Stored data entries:
----

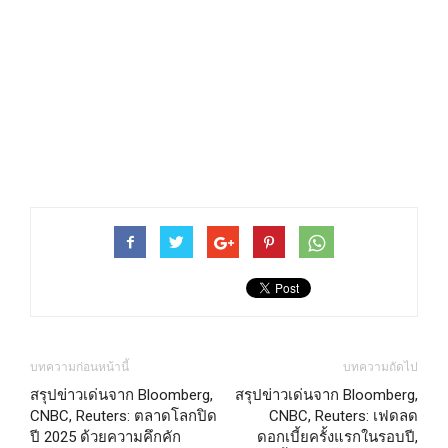
บทความก่อนหน้านี้
บทความถัดไป
สรุปข่าวเด่นจาก Bloomberg,
สรุปข่าวเด่นจาก Bloomberg,
CNBC, Reuters: ตลาดโลกปิด
CNBC, Reuters: เฟดลด
ปี 2025 ด้วยความคึกคัก
ดอกเบี้ยครั้งแรกในรอบปี,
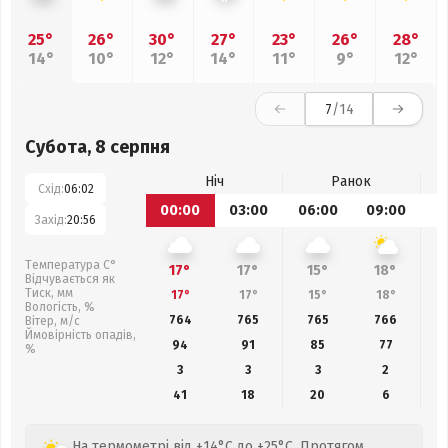
25°
26°
30°
27°
23°
26°
28°
14°
10°
12°
14°
11°
9°
12°
7
/14
Субота, 8 серпня
Ніч
Ранок
Схід:
06:02
00:00
03:00
06:00
09:00
1
Захід:
20:56
Температура С°
17°
17°
15°
18°
Відчувається як
Тиск, мм
17°
17°
15°
18°
Вологість, %
764
765
765
766
Вітер, м/с
Ймовірність опадів,
94
91
85
77
%
3
3
3
2
41
18
20
6
На термометрі від +14°C до +25°C. Протягом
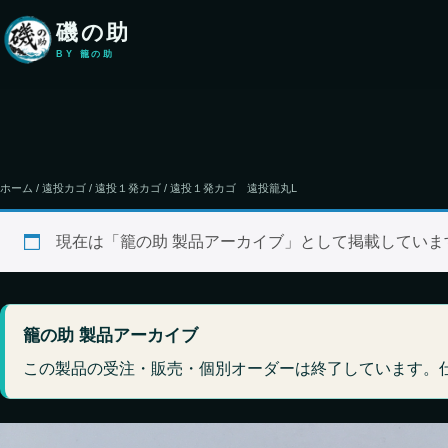
本文へ移動
磯の助
BY 籠の助
ホーム
/
遠投カゴ
/
遠投１発カゴ
/ 遠投１発カゴ 遠投籠丸L
現在は「籠の助 製品アーカイブ」として掲載してい
籠の助 製品アーカイブ
この製品の受注・販売・個別オーダーは終了しています。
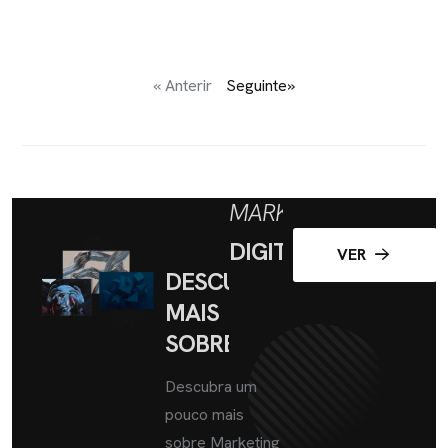
« Anterir
Seguinte»
MARKETING
DIGITAL
VER
DESCUBRA
MAIS
SOBRE
Descubra um
pouco mais
sobre Marketing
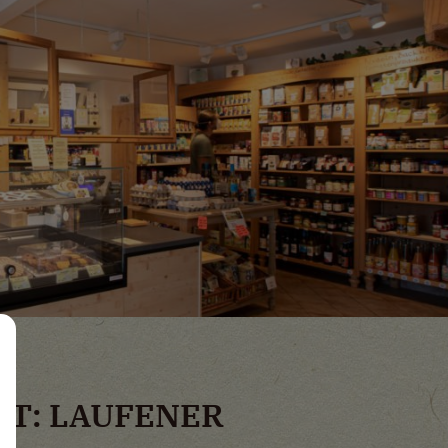
ÄT: LAUFENER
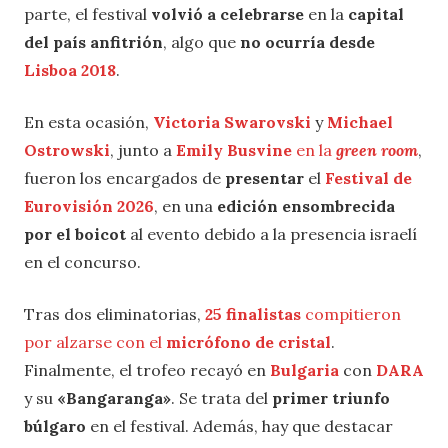
parte, el festival
volvió a celebrarse
en la
capital
del país anfitrión
, algo que
no ocurría desde
Lisboa 2018
.
En esta ocasión,
Victoria Swarovski
y
Michael
Ostrowski
, junto a
Emily Busvine
en la
green room
,
fueron los encargados de
presentar
el
Festival de
Eurovisión 2026
, en una
edición ensombrecida
por el boicot
al evento debido a la presencia israelí
en el concurso.
Tras dos eliminatorias,
25 finalistas
compitieron
por alzarse con el
micrófono de cristal
.
Finalmente, el trofeo recayó en
Bulgaria
con
DARA
y su
«Bangaranga»
. Se trata del
primer triunfo
búlgaro
en el festival. Además, hay que destacar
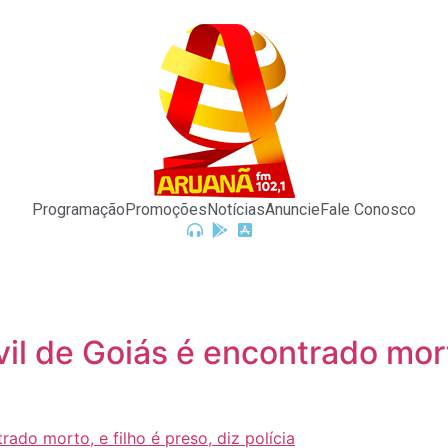
Programação
Promoções
Notícias
Anuncie
Fale Conosco
vil de Goiás é encontrado morto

----

Your objective: From the records, copy every line that has the string "CNBC" in it.

Worked solution:
CNBC, Reuters: ตลาดโลกปิด
CNBC, Reuters: เฟดลด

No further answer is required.